As previously noted, I have a Computerworld column coming out next week on data mining. The heart of the column is an enumeration of markets where data mining applications were having genuine success. Before I sat down to actually write the column, my list went something like this:
- There’s a large set of “early warning” apps where text mining is being deployed. Many of those same apps are addressed by data mining of tabular data too – antifraud, to start with, and also warranty tracking and indeed most of the rest.
- Data mining has been huge in CRM.
- The use of data mining in manufacturing to do failure analysis, improve quality, etc. is really on the rise. This goes at least somewhat beyond what one could reasonably pigeonhole as “early warning.”

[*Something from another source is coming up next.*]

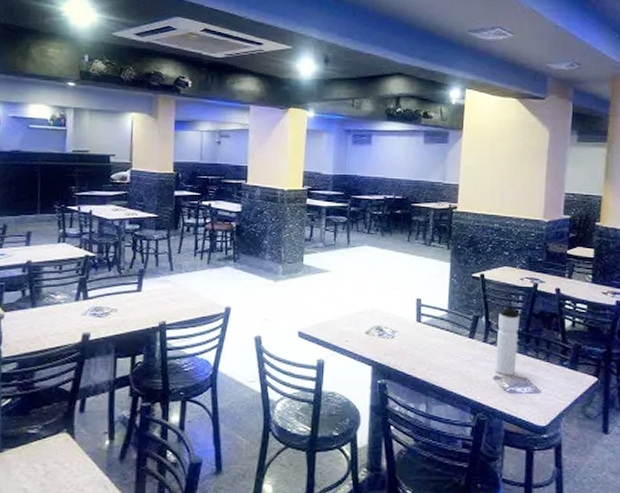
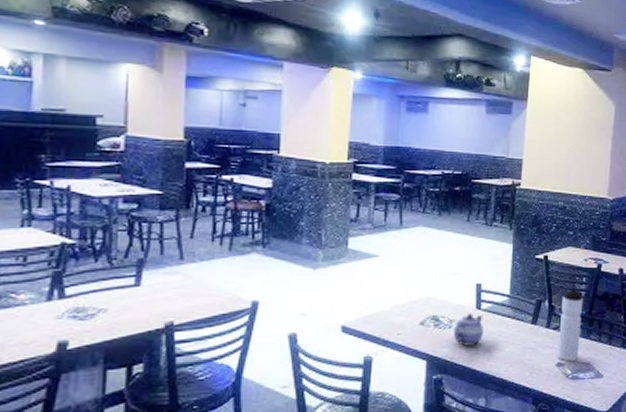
teapot: none [395,325,423,355] -> present [453,313,483,346]

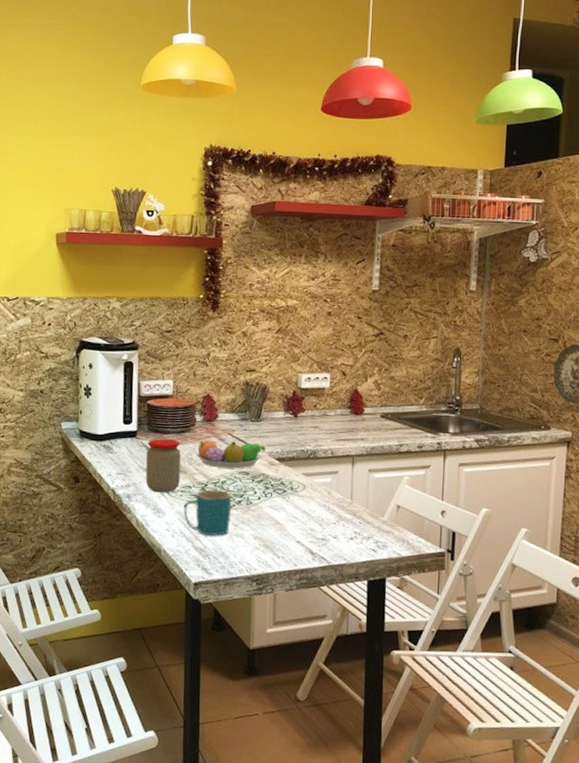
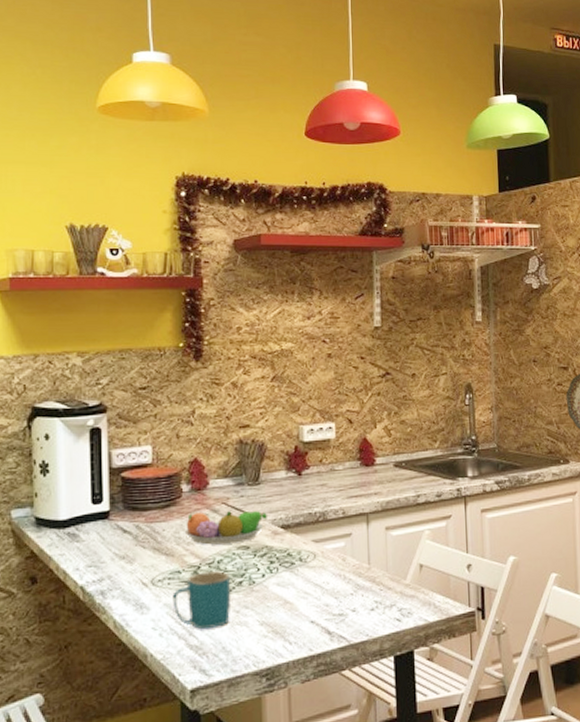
jar: present [145,439,181,493] -> none [123,516,166,584]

- Data mining plays a big role in the life sciences, and is being applied to a broad range of other sciences as well.
- Data mining is a huge part of R&D at search engine and antispam vendors.
By the time I submitted the column, the list had morphed into:
- Customer offer targeting.
- Other CRM applications, often of text mining, such as reputation management or just sentiment tracking.
- National security, antifraud, and crime prevention.
- Purer portfolio/risk management applications.
- Defect tracking.
- Health care and scientific research.
For lots of examples and explanation of the categories, please see the column when available. (Theoretically that should be on the inauspicious date of September 11. In practice, it could be any time next week. I’ll post a link here when I know of one that works.)
While the latter version of the list may be slicker and more precise, which is why I went with it in the column, I think the former is more useful for a discussion of why those particular apps are the ones that get adopted. Simply put, data mining apps are concentrated at two extremes:
- Seeking “gold nuggets” of insight.
- Continuous process improvement.
What’s more, if I had to pick just one of those categories, I’d pick #2. The annals of BI are replete with examples of insights that just leapt out of reports and danced straight to the bottom line. But those stories are generally about reports and OLAP analyses, not full-blown statistical workups. Don’t get me wrong — I’m sure there are plenty of cases of data mining producing hugely valuable sudden insights. But, uh, I can’t think of any right now, at least not in the mainstream statistical analyses we usually think of when we hear “data mining.” (Perhaps some kindly product vendors will help me out with examples. If nothing else, there should be examples in the life sciences, forensics, product quality, etc. – i.e., in applications where there only ever was one single answer to discover in the first place. )
Where data mining does succeed all the time is in areas such as marketing efficiency improvement – mailing smarter, better targeting customer offers, and of course avoiding “bad guy” customers such as fraud or default risks in the first place. Text mining is something of an exception to that rule – but then, despite its name, it’s not clear that all of text mining should be classified as data mining anyway. Some of it is just “knowledge/fact/information extraction”, which generally is used to inform analytic technologies of some sort or other. But those can be regular BI or text search or whatever, with data mining just being one of the candidates on the fact-consumer-technology candidate list.